America used to be the land of big rear-wheel drive sedans, coupes and wagons with V8 power. That isn't the case anymore. But it's part of what makes the current Dodge Charger so unique; it's one of the last large, unapologetically old school V8 sedans left on the market.
I mean, have you noticed that in 2013, there really aren't that many American cars with V8 engines anymore? The V8 didn't become irrelevant, it just graduated into an upmarket, performance-oriented role for people willing to take the fuel economy hit to get big power on cars like the Camaro SS, the Mustang GT, the Cadillac CTS-V, and the Corvette. Of course, the V8 continues to soldier on in trucks and large SUVs, but they've become fairly rare in cars.
So how does a huge sedan with a 5.7-liter Hemi V8 named after a famous muscle car stay relevant in this world of shrinking cars and shrinking engines? By growing up while still playing to its strengths, that's how.
(Full disclosure: Chrysler was kind enough to lend me a 2013 Dodge Charger R/T Daytona for the second leg of my trip through Texas. I swear I did not use it to impersonate any police officers, though I was tempted to.)
It turns out that the Charger is now kind of like that guy who was a raucous, hard-drinkin', bar-fightin' sumbitch in his high school years who now has a family, a good job in the tech industry, and a house in the suburbs. (We'll ignore his experimental phase in college.) Oh, he can still start shit the way he used to, just not as much, and in a far more civilized way.
Maybe even too civilized. We'll get back to that in a bit.
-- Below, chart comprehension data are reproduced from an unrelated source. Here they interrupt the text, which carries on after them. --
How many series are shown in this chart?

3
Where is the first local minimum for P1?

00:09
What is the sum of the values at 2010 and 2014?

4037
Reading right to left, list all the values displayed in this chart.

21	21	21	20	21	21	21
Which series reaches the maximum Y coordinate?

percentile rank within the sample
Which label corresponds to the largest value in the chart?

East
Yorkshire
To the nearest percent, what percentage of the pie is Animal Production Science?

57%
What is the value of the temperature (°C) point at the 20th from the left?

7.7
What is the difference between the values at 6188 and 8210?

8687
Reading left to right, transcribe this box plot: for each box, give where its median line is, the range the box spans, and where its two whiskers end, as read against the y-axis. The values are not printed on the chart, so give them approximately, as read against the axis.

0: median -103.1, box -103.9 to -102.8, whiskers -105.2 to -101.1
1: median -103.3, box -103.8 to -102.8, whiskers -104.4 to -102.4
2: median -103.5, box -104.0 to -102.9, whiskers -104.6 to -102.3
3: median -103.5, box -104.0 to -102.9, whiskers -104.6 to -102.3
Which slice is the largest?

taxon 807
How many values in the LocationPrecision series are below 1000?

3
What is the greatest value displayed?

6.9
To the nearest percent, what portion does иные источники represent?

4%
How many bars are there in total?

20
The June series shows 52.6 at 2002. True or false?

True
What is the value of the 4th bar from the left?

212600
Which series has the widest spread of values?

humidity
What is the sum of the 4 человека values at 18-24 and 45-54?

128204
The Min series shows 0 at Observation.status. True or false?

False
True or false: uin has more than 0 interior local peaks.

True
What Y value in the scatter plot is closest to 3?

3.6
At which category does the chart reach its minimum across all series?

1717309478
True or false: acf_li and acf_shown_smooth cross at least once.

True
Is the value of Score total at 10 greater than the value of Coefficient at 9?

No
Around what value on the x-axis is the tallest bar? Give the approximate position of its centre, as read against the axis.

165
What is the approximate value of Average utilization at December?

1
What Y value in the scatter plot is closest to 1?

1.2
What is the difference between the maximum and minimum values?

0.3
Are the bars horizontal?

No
For week two of my Texas trip I had in my possession a 2013 Dodge Charger R/T Daytona, an ostentatious, bright blue, NASCAR-inspired, limited edition take on their big sedan. I took it on a 6-hour trip from San Antonio to Marfa — a tiny town in the high desert of West Texas filled with delicious restaurants, art galleries and assorted oddities like Prada Marfa, the Marfa Lights and that Playboy statue everyone hates — and then back to Austin, which took another 6.5 hours.